Xi Jinping plans to revolutionise China’s toilets to boost tourism

Modern, western-style lavatories deemed part of progress in Chinese quality of life

March of progress:  Public toilet in Beijing with wifi, an ATM machine and chargers for mobile phones and electric vehicles. Photograph: AFP/Getty

March of progress: Public toilet in Beijing with wifi, an ATM machine and chargers for mobile phones and electric vehicles. Photograph: AFP/Getty

 

China’s president Xi Jinping wants unswerving efforts to upgrade the nation’s lavatories as part of a “toilet revolution” and called for a major upgrade to facilities to boost domestic tourism and improve quality of life.

“The toilet issue is no small thing, it’s an important aspect of building civilised cities and countryside,” Mr Xi was quoted as saying by the Xinhua news agency.
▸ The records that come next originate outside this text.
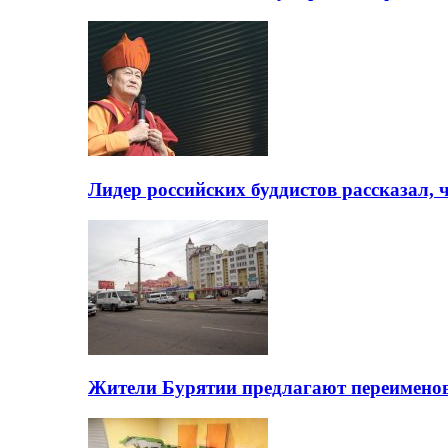
Лидер российских буддистов рассказал, 
Жители Бурятии предлагают переимено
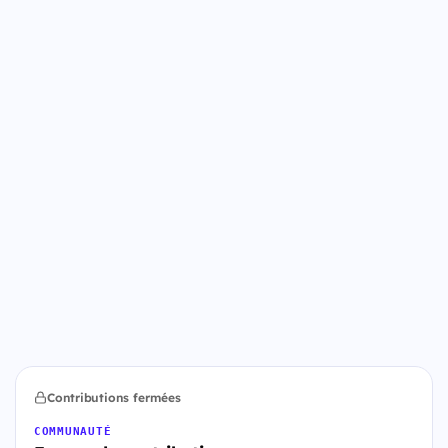
Contributions fermées
COMMUNAUTÉ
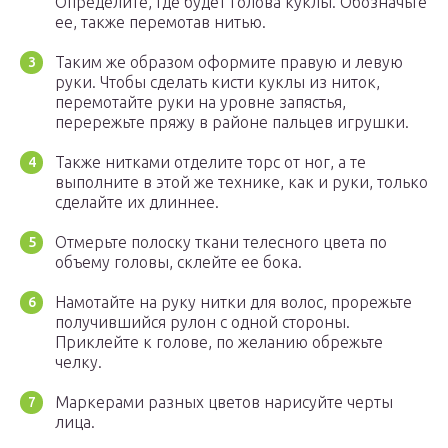
Определите, где будет голова куклы. Обозначьте
ее, также перемотав нитью.
Таким же образом оформите правую и левую
руки. Чтобы сделать кисти куклы из ниток,
перемотайте руки на уровне запястья,
перережьте пряжу в районе пальцев игрушки.
Также нитками отделите торс от ног, а те
выполните в этой же технике, как и руки, только
сделайте их длиннее.
Отмерьте полоску ткани телесного цвета по
объему головы, склейте ее бока.
Намотайте на руку нитки для волос, прорежьте
получившийся рулон с одной стороны.
Приклейте к голове, по желанию обрежьте
челку.
Маркерами разных цветов нарисуйте черты
лица.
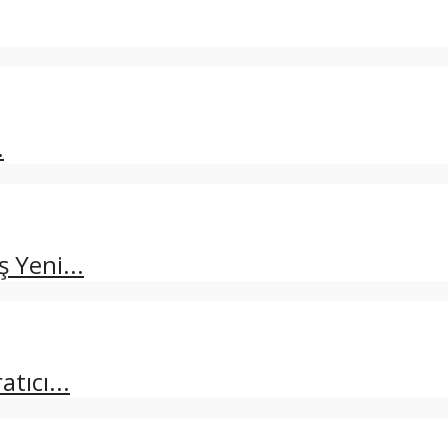
.
 Yeni...
tıcı...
Last month, Mr Xi became the most powerful leader since chairman Mao Zedong at a party congress in the capital, and his philosophy, “Xi Jinping Thought”, was enshrined in the constitution. A key part of Mr Xi’s policy is creating a moderately affluent society and improving quality of life, which chimes with the “toilet revolution” he is pushing.

China has made great advances in recent years, but as many visitors to the country can attest, a trip to the toilet can be challenging, even terrible.

Walking through the otherwise charming hutong alleyways in summertime in the capital can involve regular piercing attacks on your olfactory system.

Public conveniences

Although western-style seating loos are becoming more common, most public toilets, especially in the countryside, are squat-style holes in the ground with no running water or toilet paper.

In Chinese toilets, paper is deposited in bins rather than flushed, because older plumbing systems are not designed to cope with paper.

Mr Xi said the construction of clean toilets was a key part of efforts to boost urban and rural civilisation. According to Xinhua, Mr Xi would always ask local residents in rural areas about the condition of their toilets, saying clean facilities were crucial for building a “new countryside”.

By the end of October, authorities had installed or upgraded 68,000 toilets at tourist destinations, 19.3 per cent higher than the figure targeted in Mr Xi’s “toilet revolution”.

A further 64,000 toilets are due to be built at tourist destinations from 2018 to 2020, according to an action plan released by the China National Tourism Administration.